Supreme Court of the United States

In Re: The Federal Accountability Internal Revenue Act

Case No. 15–04, 100 M.S.Ct. 103

taterdatuba, J. delivered the opinion of the Court, in which the Chief Justice joined.

Although this law contains very little in its methods and implementation, its impact is great and far reaching as it applies to all federal employees. This Court will not comment on the usefulness or the correctness of the idea of this law to any degree in favor or against. However, this Court does seriously maintain its responsibility to uphold and interpret the Constitution and apply it to the laws and resolutions passed by the Legislatures and the Executives of this nation which ensures accountability and legal respect for our foundational ideals in our law books and in our governments. In this respect, utilizing this most solemn duty, the Court does develop an opinion toward this law.

Firstly, in the opinion of this Court, the petitioner does have standing as this Court does not require actual injury to have legal standing for the purposes of this government simulation. This was decided in In re: Controlled Substances Act and the Court does not reverse its opinion on that matter. The majority of this Court finds that the Federal Accountability Internal Revenue Act (henceforth referred to as the FAIR Act) is wholly unconstitutional as the law provides us with a blatant and glaring violation of the Due Process rights of federal employees. Due to this violation, we affirm the challenge presented by the petitioner and agree that Article I of the FAIR Act is in violation of the United States Constitution.

Article I of the FAIR Act states “Federal employees who owe federal taxes and are more than a year past due will be ineligible for federal government employment.” This provision seeks to punish federal employees who have failed to pay federal taxes collected by the Internal Revenue Service under the auspices and command of the Department of the Treasury. This provision does not provide for the explicit notification of termination to the federal employee in arrears nor does it allow for employees time to counter the government’s claims and evidence before their employment is summarily terminated. In 5 U.S.C. § 7513, federal employees who are subjected to possible termination are entitled to:

(1) At least 30 days’ advance written notice, unless there is reasonable cause to believe the employee has committed a crime for which a sentence of imprisonment may be imposed, stating the specific reasons for the proposed action, 
(2) A reasonable time, but not less than 7 days, to answer orally and in writing and to furnish affidavits and other documentary evidence in support of the answer, 
(3) Be represented by an attorney or other representative, 
(4) A written decision and the specific reasons therefor at the earliest practicable date.
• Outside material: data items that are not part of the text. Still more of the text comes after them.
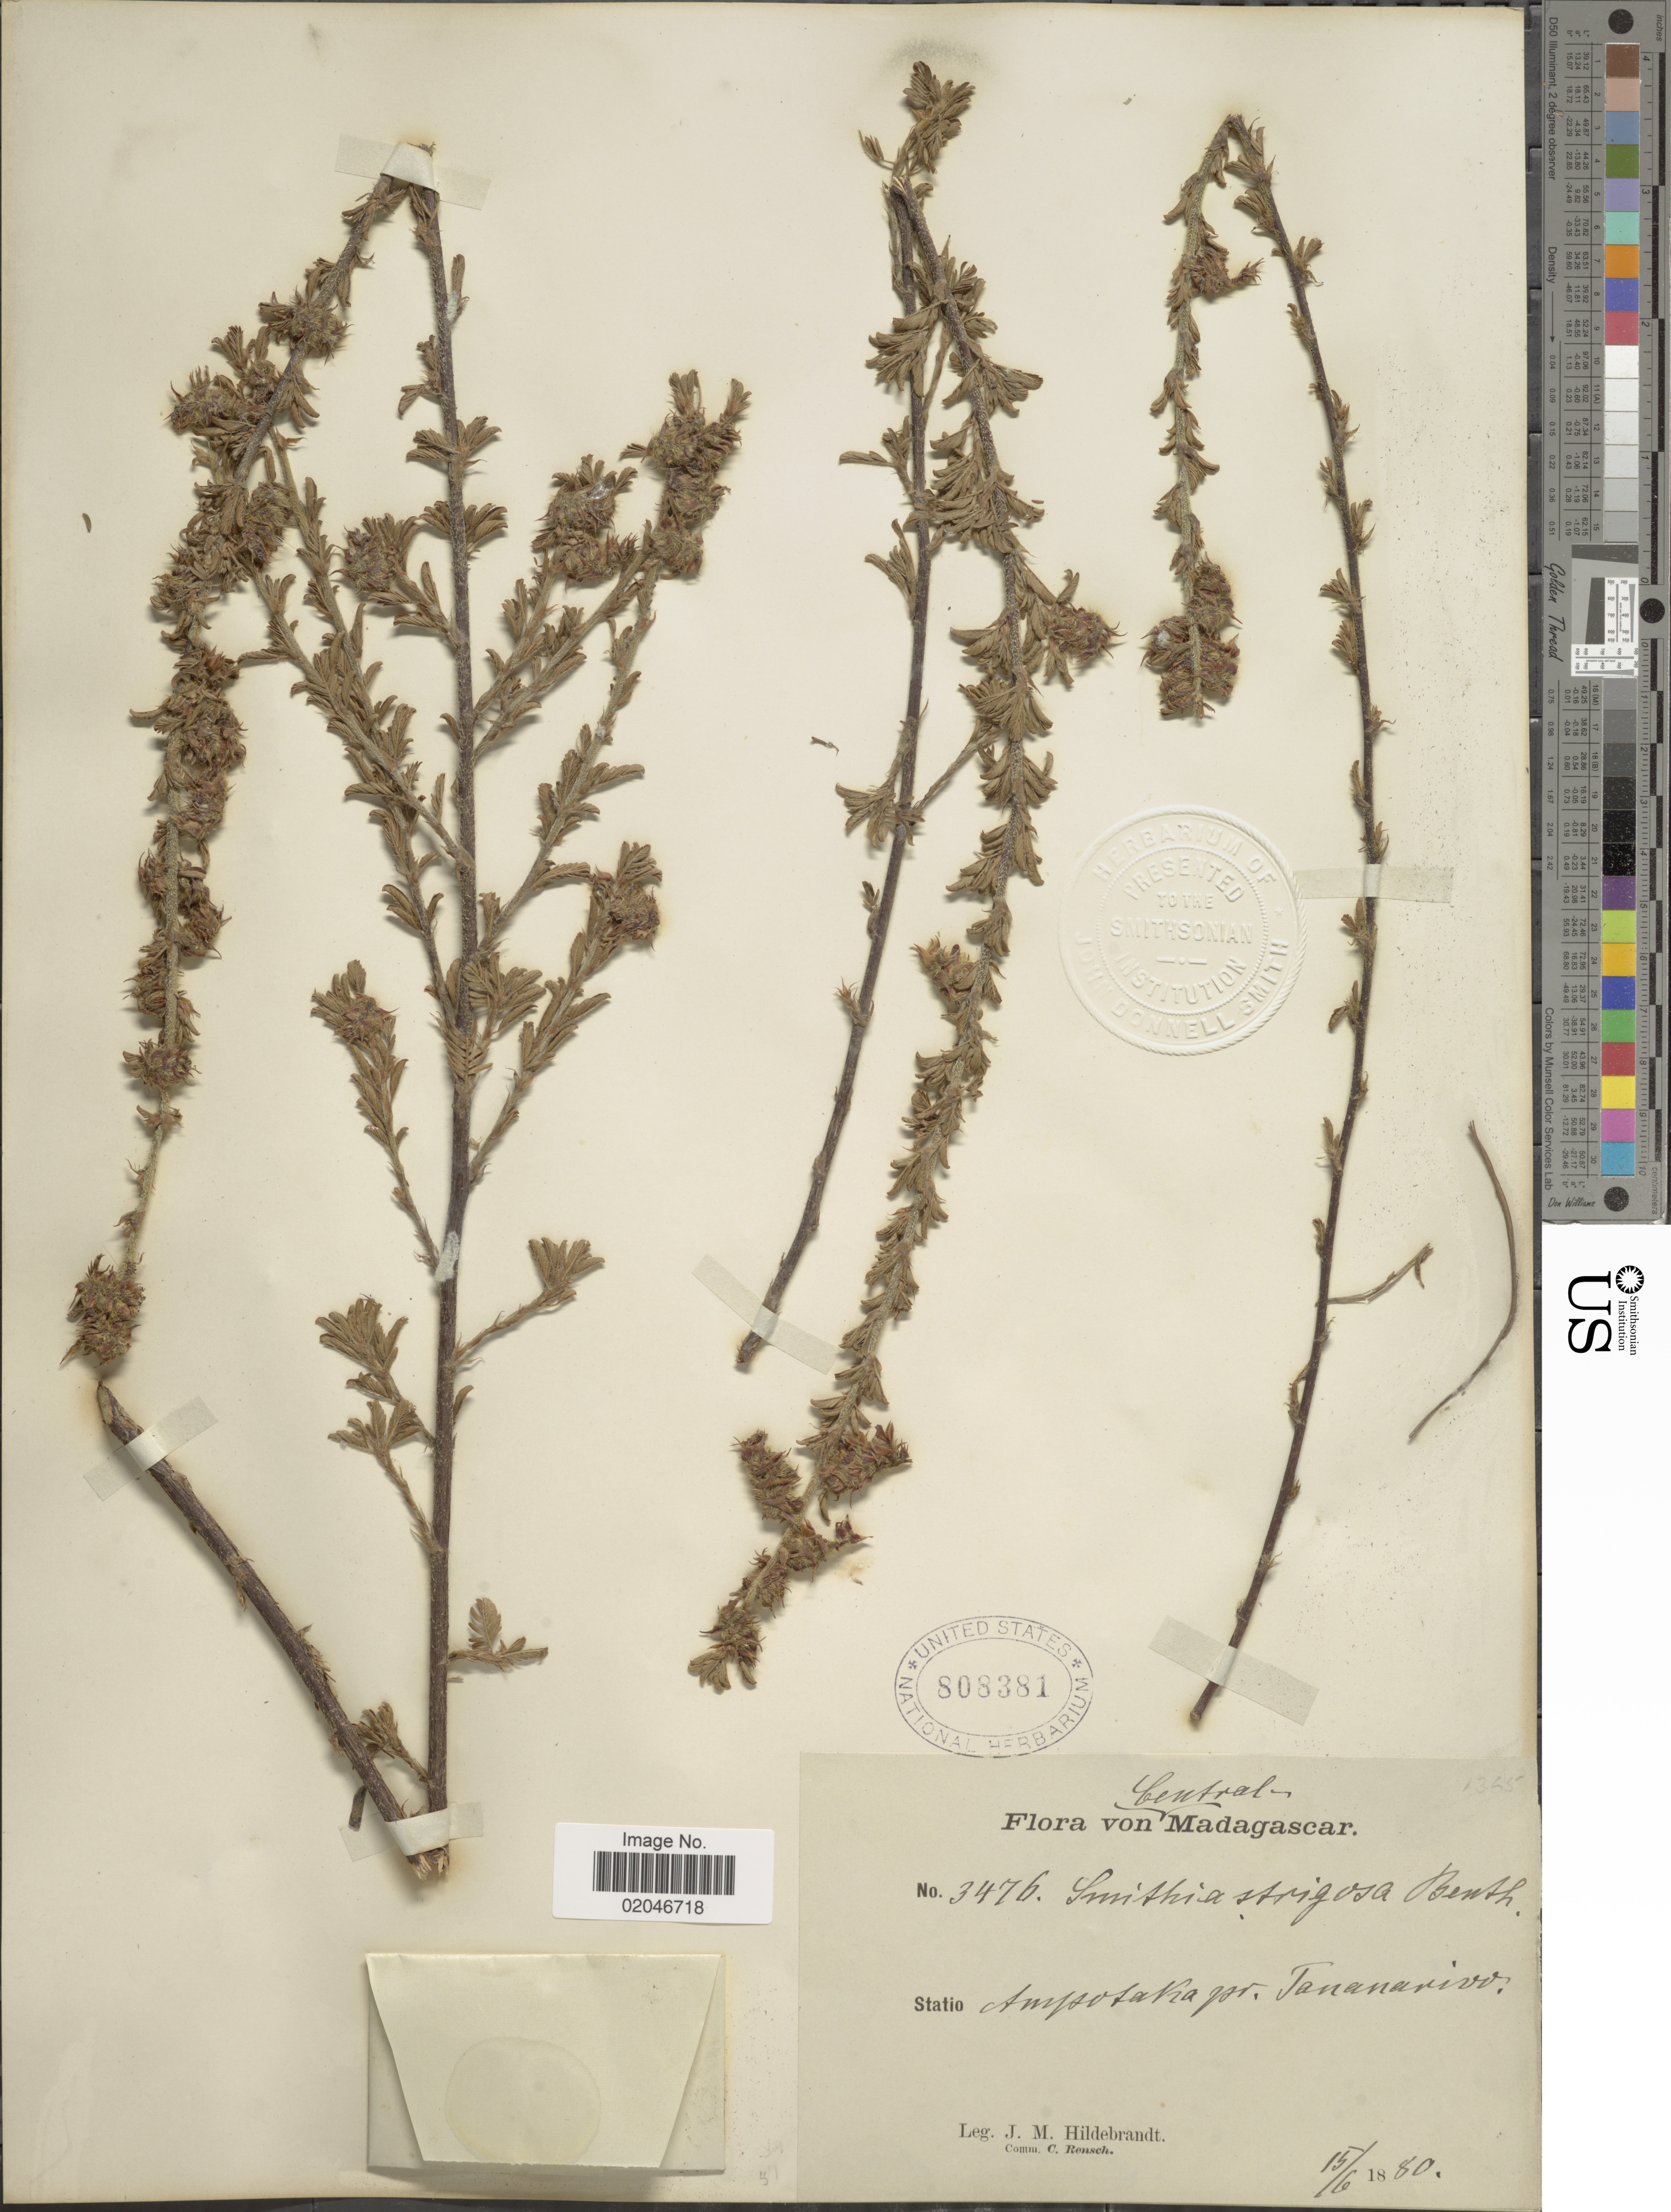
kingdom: Plantae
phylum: Tracheophyta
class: Magnoliopsida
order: Fabales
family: Fabaceae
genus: Kotschya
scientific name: Kotschya strigosa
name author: (Benth.) Dewit & P.A. Duvign.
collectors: J. Hildebrandt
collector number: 3476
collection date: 1880-06-15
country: Madagascar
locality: Central Madagscar, Ampostaka pr Tananarivo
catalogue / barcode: US 808381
There are several more passages within 5 U.S.C. Part III, Subpart F that reaffirm over and over again in differing scenarios the rights of federal employees. The law as it existed before the FAIR Act provided for a legal process when subjecting a federal employee with disciplinary action and/ or termination. Unlike the above-cited passage of United States Code, the FAIR Act provides no due process of law.

In Cleveland Bd. of Ed. v. Loudermill, 470 U.S. 532, 541 (1985), the Court found that “while the legislature may elect not to confer a property interest in [public] employment, it may not constitutionally authorize the deprivation of such an interest, once conferred, without appropriate procedural safeguards” and as such the 14th Amendment applies this to both the federal and state governments.

This Court now reaffirms the decision that the due process rights found in the United States Constitution must be maintained in the termination of employment by a government and the law before us that was passed by the Legislature and agreed to by the Executive does not meet the standard set by the Constitution and affirmed by precedent. The FAIR Act does not provide the constitutionally required due process rights of federal employees and therefore cannot legally stand.

The legislatures and the executives of this nation must be constantly mindful of the rights set forth by the United States Constitution, which are applied to both the federal and state governments, and be vigilant and wary of bills and resolutions that either omit those rights or explicitly deny them to the People of the United States. In the realm of Law and Government, silence in the Law can be just as oppressive, dangerous, and damaging as the explicit words and actions of those in power.

It is so ordered.

cmac__17, J., dissented without opinion.